Most people believed firms should have to check their wage rates under moves to close the gender pay gap, according to a new report.

A survey by the Fawcett Society and Unison showed massive support for new laws requiring employers to conduct pay audits, and to take action if differences in rates for men and women were found.

The poll of 1,000 adults also revealed that half of men and a third of women were unaware of the 17 per cent gender pay gap for full time workers.

Campaigners argue that women effectively worked for nothing from October 30 for the rest of the year because of the difference in pay.

The report showed that the highest gender pay gap in the UK was in West Somerset at 52 per cent, compared with just 1.5 per cent in parts of London.

The highest gender pay gap in Scotland was in the Shetland Islands at 31 per cent, in Wales it was in Denbighshire (25 per cent), while the figure for Northern Ireland was 9.5 per cent, said the study.

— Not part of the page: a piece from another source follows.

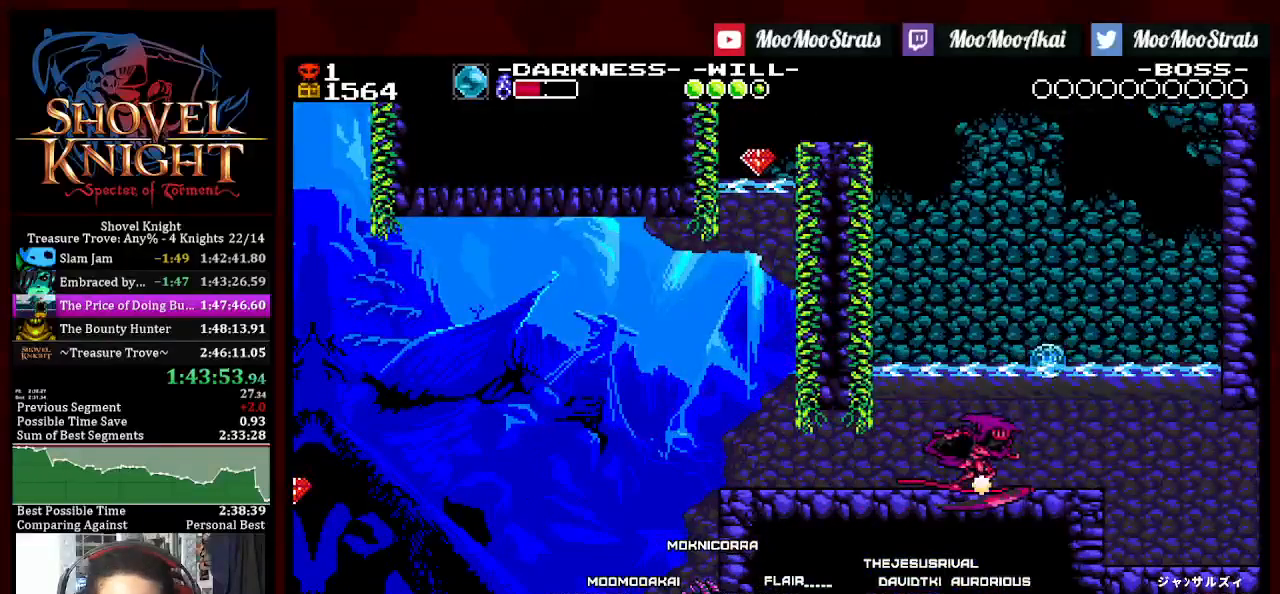
{"dt_ms": 500, "buttons": ["DPAD_DOWN", "DPAD_RIGHT"], "left_stick": "center", "right_stick": "center", "events": [[383, "L2", "down"], [500, "L2", "up"]]}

Ceri Goddard, chief executive of the Fawcett Society, said: “Women effectively received their last pay cheque of the year yesterday. As a result of the 17.1 per cent full time gender pay gap, October 30 marks the point in the year when women across Britain can be said to be working for free.

“We cannot afford to let this continue. Government must face the fact that equal pay law isn’t working. With one in three employment discrimination claims being for unequal pay, and cases taking up to 10 years to complete, the tribunal system is at breaking point. On top of that, last year the gender pay gap even got wider.

“The Equality Bill offers a once-in-a-generation opportunity to reformequal pay law and stamp out the pay gap. We urge the Government to place a legal duty on employers to check for and rectify any gender pay gaps – a measure supported by the vast majority of the British public. Women must also be given greater access to justice by enabling representative actions and the use of hypothetical comparators in discrimination claims.

“Women were promised equal pay nearly 40 years ago when the Equal Pay Act was passed. It’s time to finally make good on that pledge.”

Dave Prentis, general secretary of Unison, said: “Forty years after the Equal Pay Act, it is a disgrace that women still earn 17.1 per cent less than men, and Britain has fallen to 78th in the world’s pay inequality league, behind countries like Egypt and Malawi.”